Actually it's a little more complicated than that. Good gardeners do have good soil. Even so, every year we add compost to replace nutrients that get used up by our plants. Pull a sweet orange carrot or snack on a crisp green cuke and you're using up soil nutrients - minerals that were in the soil before being taken up by your plants. They need to be replaced on a regular basis, or your soil will get tired.

By adding compost, good gardeners do more than just add nutrients. We improve the ability of our soil to hold water and to allow excess water to drain off. Plants do best in fluffy soil - so they can extend their roots, and so they can get oxygen. Plants need oxygen, but can't get it from their leaves.
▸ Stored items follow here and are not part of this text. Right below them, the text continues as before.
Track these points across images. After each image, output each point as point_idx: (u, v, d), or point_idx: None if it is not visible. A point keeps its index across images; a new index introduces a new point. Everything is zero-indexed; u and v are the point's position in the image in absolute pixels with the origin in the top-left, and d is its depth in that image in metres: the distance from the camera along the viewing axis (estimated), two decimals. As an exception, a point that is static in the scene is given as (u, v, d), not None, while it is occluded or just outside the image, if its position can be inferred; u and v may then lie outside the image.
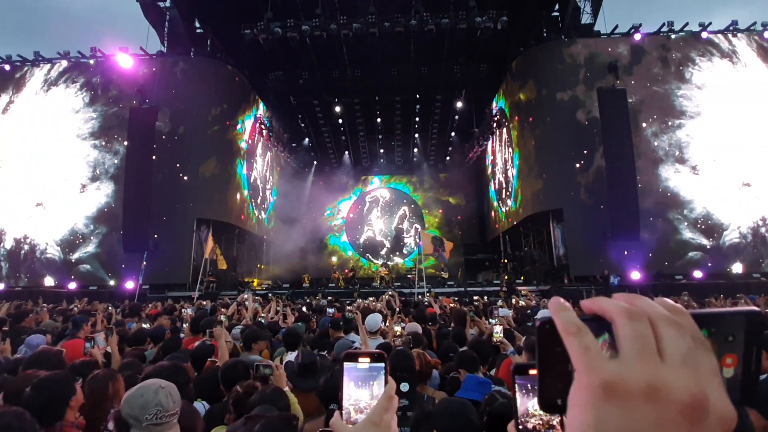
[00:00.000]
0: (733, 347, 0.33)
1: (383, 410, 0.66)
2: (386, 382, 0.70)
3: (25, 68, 18.74)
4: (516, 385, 0.80)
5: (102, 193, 17.28)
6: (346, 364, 0.72)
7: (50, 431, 1.86)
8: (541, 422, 0.79)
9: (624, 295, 0.35)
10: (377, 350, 0.74)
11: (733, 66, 17.45)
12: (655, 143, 16.54)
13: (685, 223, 16.26)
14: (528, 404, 0.79)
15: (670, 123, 16.77)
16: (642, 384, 0.29)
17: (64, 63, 18.35)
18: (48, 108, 18.34)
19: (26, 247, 17.40)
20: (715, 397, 0.29)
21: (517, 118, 18.49)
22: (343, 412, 0.70)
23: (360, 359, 0.72)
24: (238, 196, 18.56)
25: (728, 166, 16.34)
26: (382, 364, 0.72)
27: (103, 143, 17.68)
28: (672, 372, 0.29)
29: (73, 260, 16.86)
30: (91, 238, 17.02)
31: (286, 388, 2.53)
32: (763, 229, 16.34)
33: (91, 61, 18.31)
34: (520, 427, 0.78)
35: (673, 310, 0.33)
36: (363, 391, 0.71)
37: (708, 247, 16.00)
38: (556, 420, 0.79)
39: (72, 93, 18.46)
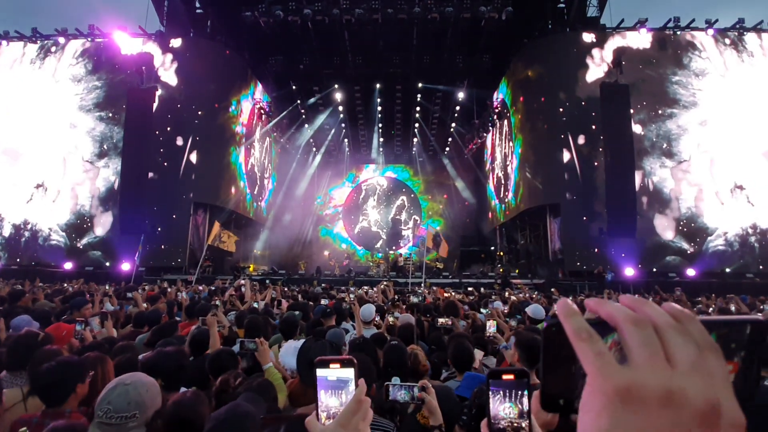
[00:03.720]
0: (734, 355, 0.34)
1: (351, 413, 0.70)
2: (356, 386, 0.74)
3: (21, 42, 18.24)
4: (490, 390, 0.85)
5: (111, 171, 16.12)
6: (318, 371, 0.75)
7: (58, 413, 1.91)
8: (510, 425, 0.84)
9: (629, 298, 0.35)
10: (347, 356, 0.77)
11: (738, 55, 16.34)
12: (641, 132, 15.53)
13: (666, 224, 15.26)
14: (500, 408, 0.84)
15: (660, 111, 15.83)
16: (658, 389, 0.29)
17: (62, 40, 17.99)
18: (45, 77, 17.23)
19: (27, 233, 16.25)
20: (728, 403, 0.30)
21: (522, 98, 17.96)
22: (319, 416, 0.74)
23: (331, 365, 0.75)
24: (233, 188, 18.12)
25: (721, 165, 15.36)
26: (351, 370, 0.75)
27: (110, 114, 16.53)
28: (685, 378, 0.30)
29: (80, 246, 15.85)
30: (101, 221, 15.90)
31: (270, 364, 2.56)
32: (752, 238, 15.20)
33: (88, 41, 17.96)
34: (492, 430, 0.83)
35: (680, 317, 0.33)
36: (333, 398, 0.74)
37: (689, 252, 15.07)
38: (524, 423, 0.84)
39: (72, 60, 17.31)
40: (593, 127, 15.64)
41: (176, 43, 17.24)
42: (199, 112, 16.73)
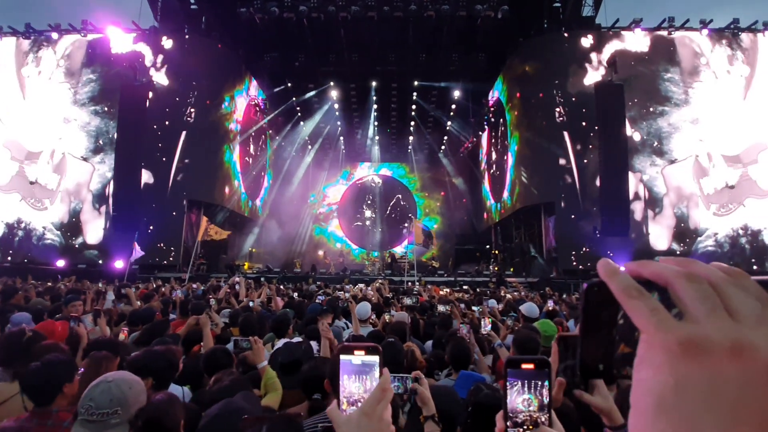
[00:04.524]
0: None
1: (376, 402, 0.68)
2: (381, 374, 0.72)
3: (14, 38, 18.00)
4: (507, 381, 0.81)
5: (107, 167, 15.74)
6: (342, 357, 0.74)
7: (46, 413, 1.90)
8: (529, 418, 0.81)
9: (673, 258, 0.34)
10: (373, 343, 0.76)
11: (732, 52, 16.16)
12: (632, 129, 15.34)
13: (654, 224, 15.14)
14: (518, 400, 0.81)
15: (651, 109, 15.67)
16: (725, 342, 0.28)
17: (55, 35, 17.72)
18: (38, 71, 16.91)
19: (20, 233, 15.87)
20: None
21: (517, 97, 17.91)
22: (340, 403, 0.72)
23: (355, 352, 0.74)
24: (228, 186, 17.93)
25: (712, 164, 15.25)
26: (376, 357, 0.74)
27: (106, 108, 16.18)
28: (753, 331, 0.28)
29: (76, 245, 15.59)
30: (96, 219, 15.62)
31: (265, 362, 2.56)
32: (743, 239, 15.07)
33: (82, 35, 17.71)
34: (509, 423, 0.80)
35: (732, 273, 0.32)
36: (356, 384, 0.73)
37: (678, 253, 14.80)
38: (544, 416, 0.81)
39: (65, 53, 16.99)
40: (584, 123, 15.67)
41: (170, 38, 17.06)
42: (193, 109, 16.58)
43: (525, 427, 0.80)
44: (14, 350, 2.55)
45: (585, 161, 15.67)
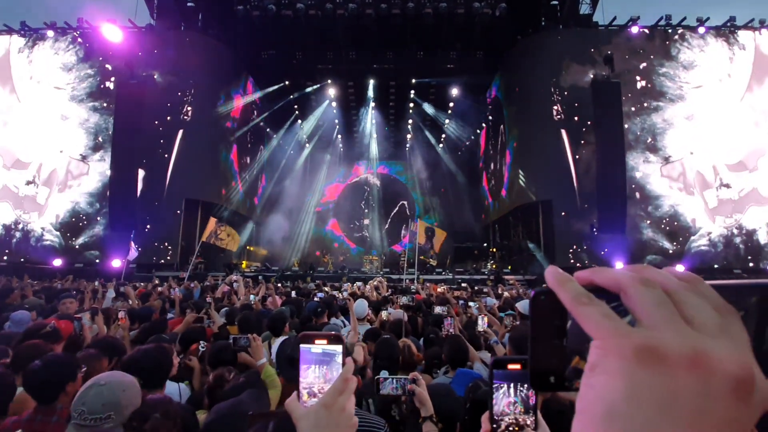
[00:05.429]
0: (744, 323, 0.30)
1: (337, 393, 0.65)
2: (343, 364, 0.69)
3: (8, 36, 17.85)
4: (494, 382, 0.79)
5: (107, 164, 15.46)
6: (302, 347, 0.71)
7: (50, 410, 1.91)
8: (514, 421, 0.79)
9: (627, 266, 0.33)
10: (334, 332, 0.73)
11: (729, 48, 16.00)
12: (625, 125, 14.88)
13: (648, 222, 14.93)
14: (503, 402, 0.79)
15: (646, 104, 15.50)
16: (684, 350, 0.26)
17: (51, 33, 17.59)
18: (34, 68, 16.63)
19: (18, 234, 15.63)
20: (759, 374, 0.26)
21: (514, 95, 17.90)
22: (300, 394, 0.69)
23: (316, 341, 0.71)
24: (225, 184, 17.89)
25: (707, 162, 15.13)
26: (339, 347, 0.71)
27: (105, 104, 15.88)
28: (713, 341, 0.26)
29: (77, 246, 15.36)
30: (98, 218, 15.33)
31: (264, 360, 2.56)
32: (738, 239, 14.85)
33: (77, 33, 17.60)
34: (494, 425, 0.78)
35: (687, 278, 0.31)
36: (316, 374, 0.70)
37: (670, 251, 14.73)
38: (530, 419, 0.79)
39: (63, 47, 16.74)
40: (576, 119, 15.67)
41: (166, 36, 16.97)
42: (189, 107, 16.53)
43: (510, 429, 0.79)
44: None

They only get it from their roots, which is why compacted soil or water-logged soil isn't good for our garden plants. Weeds, on the other hand do pretty well in compacted soil and crummy soil in general.

Speaking of weeds, good gardeners, those with the proverbial green thumbs, don't have as many weeds as gardeners struggling to succeed. Good gardeners try hard to pull weeds before they blossom and produce seeds. Consistency is the name of the game. Pull weeds for a few minutes every day and you'll never be plagued by them.

It's also important to put the right plant in the right place. Yes, I can grow a sun-loving rose bush in deep shade. But it won't grow much, and probably won't produce many blossoms. That same rose planted in full sun and rich, dark, well drained soil will bloom its fool head off.

If you have the time and really want to be a good gardener, I recommend going through the Master Gardener program. It involves class time and volunteer time afterwards, but it's a good solid base of knowledge.

Call your university extension program to find out when the next classes begin. Vermont has an excellent program that uses interconnected video conferencing, so that you should have a program near your home.

If you want a green thumb, do your homework. Read gardening books. Talk to your neighbors. Go on garden tours and ask questions. Things like, "How in the world did you get that ladyslipper orchid to bloom in your garden?" Good gardeners love to answer questions like that, and love sharing their knowledge.

Green thumb or not, I lose a few plants each year, so don't get discouraged if you do, too. After all, no one has a green thumb all the time.